7.1 Sequential versions with 2 compilers¶
We will begin by illustrating that the same code file for vector addition can be compiled and run by different C compilers: gcc and pgcc. All of the examples in this chapter use the same functions for gathering command line arguments and for utility functions that initialize the vectors, print them, and check for correct results. These are in separate files in the code on the repository and are shown in code blocks below whose run button is disabled.
Note
The OpenACC compiler, pgcc, uses the .c suffix, because code files are treated as C code files that can be compiled with a C compiler. Though the pgcc compiler is creating CUDA code behind the scenes for versions that will run on the GPU, we now think of OpenACC code files as C code files with pragmas, much like OpenMP.
Command line argument handling¶
The following code block contains the functions for gathering the command line arguments for our vector addition program.
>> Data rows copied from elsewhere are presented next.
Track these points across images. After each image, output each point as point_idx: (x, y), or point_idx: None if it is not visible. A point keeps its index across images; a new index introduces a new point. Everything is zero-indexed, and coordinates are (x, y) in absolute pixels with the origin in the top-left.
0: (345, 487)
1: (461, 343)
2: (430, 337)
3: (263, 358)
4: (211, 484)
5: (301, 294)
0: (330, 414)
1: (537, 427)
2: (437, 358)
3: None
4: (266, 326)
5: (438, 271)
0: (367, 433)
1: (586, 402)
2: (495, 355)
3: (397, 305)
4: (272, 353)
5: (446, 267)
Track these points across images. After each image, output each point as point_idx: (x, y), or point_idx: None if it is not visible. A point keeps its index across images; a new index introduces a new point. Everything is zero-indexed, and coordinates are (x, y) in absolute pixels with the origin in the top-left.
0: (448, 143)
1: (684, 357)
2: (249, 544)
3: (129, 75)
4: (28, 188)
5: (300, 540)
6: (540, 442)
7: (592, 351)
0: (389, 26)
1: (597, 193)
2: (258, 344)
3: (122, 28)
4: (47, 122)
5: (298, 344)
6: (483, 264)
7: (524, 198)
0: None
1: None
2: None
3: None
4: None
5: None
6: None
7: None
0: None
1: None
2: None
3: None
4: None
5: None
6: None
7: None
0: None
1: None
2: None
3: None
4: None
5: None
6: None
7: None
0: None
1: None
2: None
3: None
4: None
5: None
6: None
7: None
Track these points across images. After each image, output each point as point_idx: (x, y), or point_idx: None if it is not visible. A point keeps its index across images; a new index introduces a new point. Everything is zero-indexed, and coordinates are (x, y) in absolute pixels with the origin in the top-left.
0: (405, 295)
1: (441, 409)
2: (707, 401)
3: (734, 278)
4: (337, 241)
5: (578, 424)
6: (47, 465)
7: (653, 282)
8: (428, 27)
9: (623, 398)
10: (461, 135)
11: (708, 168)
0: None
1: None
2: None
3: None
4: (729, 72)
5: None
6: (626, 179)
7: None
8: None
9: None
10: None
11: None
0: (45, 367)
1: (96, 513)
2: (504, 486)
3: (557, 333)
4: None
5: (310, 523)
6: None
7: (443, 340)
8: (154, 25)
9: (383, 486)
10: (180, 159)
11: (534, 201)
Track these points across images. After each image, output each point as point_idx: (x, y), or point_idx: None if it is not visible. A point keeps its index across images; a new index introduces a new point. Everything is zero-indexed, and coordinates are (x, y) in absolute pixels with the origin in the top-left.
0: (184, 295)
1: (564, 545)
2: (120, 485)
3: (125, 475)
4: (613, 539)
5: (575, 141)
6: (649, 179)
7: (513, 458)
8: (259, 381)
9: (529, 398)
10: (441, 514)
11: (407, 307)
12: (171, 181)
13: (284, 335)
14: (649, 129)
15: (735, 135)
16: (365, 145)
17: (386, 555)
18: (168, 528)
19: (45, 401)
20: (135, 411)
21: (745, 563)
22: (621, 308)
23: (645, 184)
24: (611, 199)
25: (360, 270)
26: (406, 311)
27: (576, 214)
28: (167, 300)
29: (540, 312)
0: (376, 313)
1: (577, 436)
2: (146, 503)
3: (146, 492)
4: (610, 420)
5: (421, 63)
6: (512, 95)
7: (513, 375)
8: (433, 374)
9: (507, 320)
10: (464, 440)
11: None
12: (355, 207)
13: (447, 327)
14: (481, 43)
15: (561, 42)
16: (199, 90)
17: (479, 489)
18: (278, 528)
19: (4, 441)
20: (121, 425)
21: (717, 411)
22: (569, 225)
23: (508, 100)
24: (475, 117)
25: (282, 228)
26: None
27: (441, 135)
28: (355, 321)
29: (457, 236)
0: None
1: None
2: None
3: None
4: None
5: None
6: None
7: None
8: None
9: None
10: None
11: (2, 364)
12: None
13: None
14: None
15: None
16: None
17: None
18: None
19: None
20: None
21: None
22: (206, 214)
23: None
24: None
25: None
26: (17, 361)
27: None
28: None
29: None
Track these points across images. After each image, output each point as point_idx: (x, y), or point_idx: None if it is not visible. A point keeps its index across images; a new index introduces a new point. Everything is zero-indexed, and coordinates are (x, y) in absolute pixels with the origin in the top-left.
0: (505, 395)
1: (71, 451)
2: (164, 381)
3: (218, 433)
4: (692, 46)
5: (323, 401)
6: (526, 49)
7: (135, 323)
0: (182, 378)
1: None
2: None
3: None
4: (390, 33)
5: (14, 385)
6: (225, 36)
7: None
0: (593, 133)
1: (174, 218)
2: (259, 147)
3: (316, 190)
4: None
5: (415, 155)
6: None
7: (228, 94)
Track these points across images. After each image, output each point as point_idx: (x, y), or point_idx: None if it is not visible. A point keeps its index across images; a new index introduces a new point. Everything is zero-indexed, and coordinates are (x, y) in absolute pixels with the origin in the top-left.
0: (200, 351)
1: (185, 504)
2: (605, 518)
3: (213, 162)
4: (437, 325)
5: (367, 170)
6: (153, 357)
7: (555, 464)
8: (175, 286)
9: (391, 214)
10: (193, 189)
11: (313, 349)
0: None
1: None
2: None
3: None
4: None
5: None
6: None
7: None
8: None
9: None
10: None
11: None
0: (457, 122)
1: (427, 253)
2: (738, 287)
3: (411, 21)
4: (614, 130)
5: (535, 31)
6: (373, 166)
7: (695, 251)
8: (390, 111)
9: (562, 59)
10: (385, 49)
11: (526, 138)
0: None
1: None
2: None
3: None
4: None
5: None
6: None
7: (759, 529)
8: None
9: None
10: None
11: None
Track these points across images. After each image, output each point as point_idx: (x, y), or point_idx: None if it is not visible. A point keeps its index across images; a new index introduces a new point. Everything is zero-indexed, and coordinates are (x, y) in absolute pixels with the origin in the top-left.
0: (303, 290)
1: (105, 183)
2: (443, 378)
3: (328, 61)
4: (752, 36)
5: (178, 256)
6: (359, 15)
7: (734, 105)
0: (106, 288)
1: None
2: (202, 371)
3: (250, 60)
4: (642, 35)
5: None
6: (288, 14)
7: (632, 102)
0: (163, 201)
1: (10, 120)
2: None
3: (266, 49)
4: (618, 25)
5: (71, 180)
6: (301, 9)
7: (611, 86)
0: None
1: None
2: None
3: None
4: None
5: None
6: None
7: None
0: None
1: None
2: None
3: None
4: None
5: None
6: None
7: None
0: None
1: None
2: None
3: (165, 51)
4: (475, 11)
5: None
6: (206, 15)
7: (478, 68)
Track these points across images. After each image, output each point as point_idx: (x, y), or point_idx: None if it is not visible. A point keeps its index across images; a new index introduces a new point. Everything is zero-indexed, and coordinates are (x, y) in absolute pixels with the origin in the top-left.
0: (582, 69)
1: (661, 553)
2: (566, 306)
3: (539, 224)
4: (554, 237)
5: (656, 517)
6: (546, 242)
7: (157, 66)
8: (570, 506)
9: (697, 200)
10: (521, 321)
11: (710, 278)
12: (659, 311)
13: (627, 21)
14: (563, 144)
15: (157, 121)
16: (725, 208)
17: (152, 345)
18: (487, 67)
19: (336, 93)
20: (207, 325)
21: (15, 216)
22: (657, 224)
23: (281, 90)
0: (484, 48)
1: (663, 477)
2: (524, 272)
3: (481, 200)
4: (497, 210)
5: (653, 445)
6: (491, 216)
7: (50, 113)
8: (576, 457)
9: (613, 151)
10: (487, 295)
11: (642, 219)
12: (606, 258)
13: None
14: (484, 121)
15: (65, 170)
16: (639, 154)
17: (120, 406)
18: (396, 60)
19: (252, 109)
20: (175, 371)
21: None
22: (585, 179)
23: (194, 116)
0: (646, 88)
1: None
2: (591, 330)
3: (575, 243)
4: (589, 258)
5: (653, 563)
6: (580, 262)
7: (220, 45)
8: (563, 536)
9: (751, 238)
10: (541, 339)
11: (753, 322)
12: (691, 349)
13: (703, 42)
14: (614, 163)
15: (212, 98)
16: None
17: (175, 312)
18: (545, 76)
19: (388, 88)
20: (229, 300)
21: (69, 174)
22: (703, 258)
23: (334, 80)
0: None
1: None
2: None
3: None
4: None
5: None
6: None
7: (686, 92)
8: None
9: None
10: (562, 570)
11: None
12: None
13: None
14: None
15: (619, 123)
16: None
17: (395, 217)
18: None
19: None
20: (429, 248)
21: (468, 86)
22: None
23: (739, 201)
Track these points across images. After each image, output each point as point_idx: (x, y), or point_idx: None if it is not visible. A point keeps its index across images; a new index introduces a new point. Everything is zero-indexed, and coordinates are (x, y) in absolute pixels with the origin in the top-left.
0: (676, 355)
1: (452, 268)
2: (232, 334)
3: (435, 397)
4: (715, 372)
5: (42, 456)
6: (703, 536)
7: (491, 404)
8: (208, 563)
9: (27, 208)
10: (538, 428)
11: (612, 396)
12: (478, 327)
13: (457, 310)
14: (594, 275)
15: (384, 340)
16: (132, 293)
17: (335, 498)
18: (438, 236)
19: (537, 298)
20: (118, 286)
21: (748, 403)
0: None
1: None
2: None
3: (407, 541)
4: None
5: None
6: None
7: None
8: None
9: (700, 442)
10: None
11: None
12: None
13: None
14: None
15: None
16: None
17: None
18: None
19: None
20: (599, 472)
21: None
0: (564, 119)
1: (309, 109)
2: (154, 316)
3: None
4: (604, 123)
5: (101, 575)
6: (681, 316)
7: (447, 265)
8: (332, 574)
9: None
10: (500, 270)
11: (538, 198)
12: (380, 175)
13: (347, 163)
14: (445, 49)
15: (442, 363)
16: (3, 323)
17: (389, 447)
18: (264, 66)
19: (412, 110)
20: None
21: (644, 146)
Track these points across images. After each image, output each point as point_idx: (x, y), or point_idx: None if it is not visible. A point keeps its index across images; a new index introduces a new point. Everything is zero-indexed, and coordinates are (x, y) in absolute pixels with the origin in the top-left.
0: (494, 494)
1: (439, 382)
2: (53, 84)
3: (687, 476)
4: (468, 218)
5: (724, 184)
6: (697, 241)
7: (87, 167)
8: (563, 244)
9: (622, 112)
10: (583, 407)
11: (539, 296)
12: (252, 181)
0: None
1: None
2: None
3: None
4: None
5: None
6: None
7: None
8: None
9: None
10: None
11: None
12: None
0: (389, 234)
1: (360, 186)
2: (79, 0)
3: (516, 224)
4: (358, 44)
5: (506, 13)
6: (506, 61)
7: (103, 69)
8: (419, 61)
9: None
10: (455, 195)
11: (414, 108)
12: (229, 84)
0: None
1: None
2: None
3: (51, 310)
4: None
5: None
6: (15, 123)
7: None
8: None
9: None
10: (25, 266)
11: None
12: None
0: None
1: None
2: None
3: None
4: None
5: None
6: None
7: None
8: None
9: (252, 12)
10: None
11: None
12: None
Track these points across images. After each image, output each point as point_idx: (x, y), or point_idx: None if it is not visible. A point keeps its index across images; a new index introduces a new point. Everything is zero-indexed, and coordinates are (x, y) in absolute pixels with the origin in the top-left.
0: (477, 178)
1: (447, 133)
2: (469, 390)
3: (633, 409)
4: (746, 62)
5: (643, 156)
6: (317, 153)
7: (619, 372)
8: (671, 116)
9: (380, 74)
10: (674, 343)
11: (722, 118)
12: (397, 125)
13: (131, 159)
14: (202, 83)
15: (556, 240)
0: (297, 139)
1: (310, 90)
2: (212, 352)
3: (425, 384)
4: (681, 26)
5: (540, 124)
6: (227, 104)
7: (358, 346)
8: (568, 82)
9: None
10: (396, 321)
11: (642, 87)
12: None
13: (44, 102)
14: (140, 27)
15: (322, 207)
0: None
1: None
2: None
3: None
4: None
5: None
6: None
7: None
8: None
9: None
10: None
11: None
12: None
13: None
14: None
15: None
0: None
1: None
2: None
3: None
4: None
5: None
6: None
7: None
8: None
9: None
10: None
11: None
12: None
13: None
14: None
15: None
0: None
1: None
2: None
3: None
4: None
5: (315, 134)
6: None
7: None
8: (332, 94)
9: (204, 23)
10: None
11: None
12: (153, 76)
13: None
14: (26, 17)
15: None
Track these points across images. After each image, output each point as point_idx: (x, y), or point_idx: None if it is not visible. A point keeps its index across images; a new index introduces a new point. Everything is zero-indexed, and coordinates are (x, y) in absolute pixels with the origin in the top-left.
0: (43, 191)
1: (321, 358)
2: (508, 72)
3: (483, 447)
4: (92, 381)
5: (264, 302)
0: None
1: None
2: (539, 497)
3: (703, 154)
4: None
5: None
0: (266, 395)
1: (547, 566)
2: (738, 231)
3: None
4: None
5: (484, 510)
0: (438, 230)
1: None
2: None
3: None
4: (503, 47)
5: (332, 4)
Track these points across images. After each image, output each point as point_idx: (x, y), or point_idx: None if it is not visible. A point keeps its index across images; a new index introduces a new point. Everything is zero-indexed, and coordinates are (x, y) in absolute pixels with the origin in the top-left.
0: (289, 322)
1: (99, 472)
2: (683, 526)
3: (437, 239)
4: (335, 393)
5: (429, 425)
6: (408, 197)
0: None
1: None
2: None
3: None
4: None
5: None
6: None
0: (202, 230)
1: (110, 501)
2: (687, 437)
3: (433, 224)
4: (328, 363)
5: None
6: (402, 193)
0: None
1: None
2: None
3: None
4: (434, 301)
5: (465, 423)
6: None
It uses a C library function call getopt(), which enables us to use syntax like this when executing this from the command line on your own machine:
./vectorAdd -n 1024
The getopt() function is used on line 19 below. If you have not used this before, you should be able to find tutorials on the web for it.
Helper functions used by each example¶
The following functions are used for each different main program function that you find here and in the sections following this one.
Sequential main program: gcc compiler¶
The main program below is compiled by including the above two code blocks. As you can see below the code, there is a place for you to change the command line arguments, as we have seen in other examples in this book and the PDC for Beginners book. There is also now a box where we expose the compiler arguments that in this case are sent to the gcc compiler. Run it first with all of these values given to you.
Notes:
Note that for this code, if the number of values in each array is less than 40, the arrays will be printed so that you can verify visually what is in them and that it is added them correctly. You can experiment with the ‘10’ n the command line arguments to illustrate this. The arrays are initialized so that each value in array x is 1.0 and each value in array y is 2.0. This makes it straightforward to sheck whether the results are correct.
Since this is a sequential version, the option for number of threads is ignored.
The default compiler flag provided is -O2 (capital O, not zero) for a somewhat fast code optimization level that is close to the one used by the pgcc compiler below. To generate a compiler error you could try adding ,’-foo’ after ‘-O2’.
Not shown but used is a linker argument, -lm, for math library functions used to check that the result is correct.
Exercise:
Try running with a significantly larger number of elements in each array. Note that in this simple case the main function always checks whether the result is correct. You can also remove the ‘-n’,’10’ completely from the command line arguments and use the default array size set in the code.
Sequential main program: pgcc compiler¶
Now we will use the new pgcc compiler for this code. Note below the change in the compiler arguments for this compiler. In particular, notice that the compiler directive -acc=host is used to indicate that sequential code for the host’s CPU should be generated for the code blocks where OpenACC pragmas appear. In addition, the flag for generating optimized code is -fast (without the O needed for gcc), and the -Minfo=opt is used to profide some information about the code optimization.
The main program is compiled by including the two code blocks for command line arguments and helper functions. You can run this one to see how the new pgcc compiler runs the program and creates compiler output that is explained below.
Here is how to interpret the output from running this version:
The output from the program comes first. Note how it is the same as the default gcc version above.
After the program output, there is a line that looks like this: ===== STANDARD ERROR =====. What follows this is the output from the pgcc compiler. We indicated that we wanted this output by using the compiler flag ‘-Minfo=opt’. This pgcc compiler provides this option so that you can see the optimizations the compiler used as a result of including the -fast option. Look at the Wikipedia page for loop unrolling to see a discussion of this technique, which was the optimization used here.
As with the previous gcc version, try larger array sizes.
Same code, two compilers¶
This example uses the same code, but illustrates slight differences in the flags used by each compiler. Each compiler produces different machine code.
We will next look at how the pgcc compiler can generate machine code for a file with OpenMP pragmas, then follow on with a different multicore version and ulimately a GPU version.
Note
The pgcc/nvc compiler documentation indicates that the compiler flag -fast is roughly equivalent to -O2. Each compiler is different, however, and generates different executable code. Using higher optimization, such as -O3, sometimes makes the code faster, but sometimes not. You always have to run experiments to find out.